We are relocating from Oslo, Norway to Sydney in Feb/mar 2012.

We have decided to stay in the Areas Bronte, Coogee, Randwick, Maroubra. We have 2 boys that will start Kindergarten or Y1. 

I have checked the schools but want know more about the reputations. I prefer a smaller school if possible. 

The Catchment area will probably affect our Area of living

This is the schools that I have on my list now:juggle:
Bronte Public School
Randwick Public School
Clovelly Public School
Maroubra Junction Public School
Rainbow Street Public School
South Coogee Public School
Coogee Public School
Waverly Primary school

Did I miss any essential Option? 

Can anybody advice me, by telling me about your experience or what you heard around and about? 

Appreciate you help:welcome:


----------



## Surferosa (Aug 2, 2011)

Anyone?


----------



## shussel (Feb 18, 2011)

Hi,
We moved from the UK to Sydney 18 months ago and live in the South Eastern Suburbs so know a few of these schools. I would say that all of them have good reputations. I personally know South Coogee very well although my children don't go there because we're out of area, it would have been one of my first choices.
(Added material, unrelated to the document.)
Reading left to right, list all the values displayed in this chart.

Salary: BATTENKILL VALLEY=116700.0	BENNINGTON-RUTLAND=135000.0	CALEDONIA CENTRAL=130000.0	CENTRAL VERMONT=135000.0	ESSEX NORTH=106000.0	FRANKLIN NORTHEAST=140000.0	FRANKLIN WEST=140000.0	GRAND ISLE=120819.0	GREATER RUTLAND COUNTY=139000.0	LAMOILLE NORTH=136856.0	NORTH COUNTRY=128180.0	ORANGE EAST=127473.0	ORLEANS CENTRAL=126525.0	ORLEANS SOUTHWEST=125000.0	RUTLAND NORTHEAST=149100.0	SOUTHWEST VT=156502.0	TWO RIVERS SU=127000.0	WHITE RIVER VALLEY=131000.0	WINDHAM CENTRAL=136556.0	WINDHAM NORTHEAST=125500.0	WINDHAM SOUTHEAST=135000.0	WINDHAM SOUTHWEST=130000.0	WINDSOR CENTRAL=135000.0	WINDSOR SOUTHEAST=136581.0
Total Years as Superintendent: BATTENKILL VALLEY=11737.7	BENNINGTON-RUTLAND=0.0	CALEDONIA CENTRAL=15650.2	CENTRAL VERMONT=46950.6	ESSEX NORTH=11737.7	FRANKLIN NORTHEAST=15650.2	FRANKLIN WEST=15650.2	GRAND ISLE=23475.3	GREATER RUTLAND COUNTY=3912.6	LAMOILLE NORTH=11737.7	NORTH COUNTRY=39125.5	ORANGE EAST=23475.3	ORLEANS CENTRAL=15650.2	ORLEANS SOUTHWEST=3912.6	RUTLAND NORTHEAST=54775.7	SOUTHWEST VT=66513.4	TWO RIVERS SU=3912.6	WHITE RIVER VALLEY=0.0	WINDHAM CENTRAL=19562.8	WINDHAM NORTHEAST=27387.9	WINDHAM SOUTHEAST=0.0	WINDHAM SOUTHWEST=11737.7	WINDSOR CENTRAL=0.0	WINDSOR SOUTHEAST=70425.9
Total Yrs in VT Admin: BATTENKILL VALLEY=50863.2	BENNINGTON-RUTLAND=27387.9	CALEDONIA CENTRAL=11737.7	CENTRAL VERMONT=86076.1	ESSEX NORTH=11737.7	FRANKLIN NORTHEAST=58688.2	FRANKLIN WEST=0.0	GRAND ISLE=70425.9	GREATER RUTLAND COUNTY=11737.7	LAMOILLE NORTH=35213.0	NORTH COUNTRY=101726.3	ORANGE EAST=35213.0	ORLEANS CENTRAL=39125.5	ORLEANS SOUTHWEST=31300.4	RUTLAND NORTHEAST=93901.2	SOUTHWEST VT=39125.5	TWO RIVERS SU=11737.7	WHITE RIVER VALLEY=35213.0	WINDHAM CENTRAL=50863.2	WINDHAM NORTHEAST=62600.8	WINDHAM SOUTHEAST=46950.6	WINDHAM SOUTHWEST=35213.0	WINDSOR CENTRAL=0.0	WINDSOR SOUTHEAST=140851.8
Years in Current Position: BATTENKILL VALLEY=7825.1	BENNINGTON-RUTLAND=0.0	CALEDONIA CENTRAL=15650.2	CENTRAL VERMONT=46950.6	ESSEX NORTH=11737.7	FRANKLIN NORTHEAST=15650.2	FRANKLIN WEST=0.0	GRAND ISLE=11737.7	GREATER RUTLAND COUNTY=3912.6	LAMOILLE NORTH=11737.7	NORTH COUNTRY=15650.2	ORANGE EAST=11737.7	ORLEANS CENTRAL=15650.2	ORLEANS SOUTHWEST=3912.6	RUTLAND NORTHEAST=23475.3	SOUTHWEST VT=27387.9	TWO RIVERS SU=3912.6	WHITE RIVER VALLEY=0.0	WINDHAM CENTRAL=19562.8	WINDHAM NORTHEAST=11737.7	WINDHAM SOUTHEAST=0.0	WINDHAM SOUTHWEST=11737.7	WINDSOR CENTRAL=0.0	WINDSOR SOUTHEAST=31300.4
I know many parents in the area who love it and the male Principal gets great feedback.
I also know people with children at Maroubra Junction and they are very happy with the school.
South Coogee and Maroubra Junction are big schools. I think Maroubra Junction has 3+ Kindergarten classes.
Maroubra Bay is another option but it has a mixed reputation - a rather negative history but much more positive in recent years. It is a small school in a great community so I wouldn't discount it. I have friends with children in K and Y1 at the moment and they're happy.
I have a friend with a son starting at Rainbow Street School in 2012 and they've already been for an orientation and she was very happy. I drive past the school frequently and think it has a good feel.
As you say, it will depend where you end up living as most of the schools in these family friendly areas have to be very strict about their catchment areas.
When we first arrived we wanted to live in Coogee or South Coogee but couldn't find a decent property so we moved further south.
I don't think you've missed any other options apart from possibly Malabar if you want more property for your money, or a faith-based school. Our children go to Catholic school (although we're not Catholic) as this was our preferred option, walking distance from where we live.
I thoroughly recommend Sydney's Eastern \ South-Eastern Suburbs!
Good luck with your plans.


----------



## GustoMaximus (Oct 15, 2008)

Surferosa said:


> Anyone?


HI - I'm doing a similar move shortly. Do you find any removalists that have reasonable reputation and price?


----------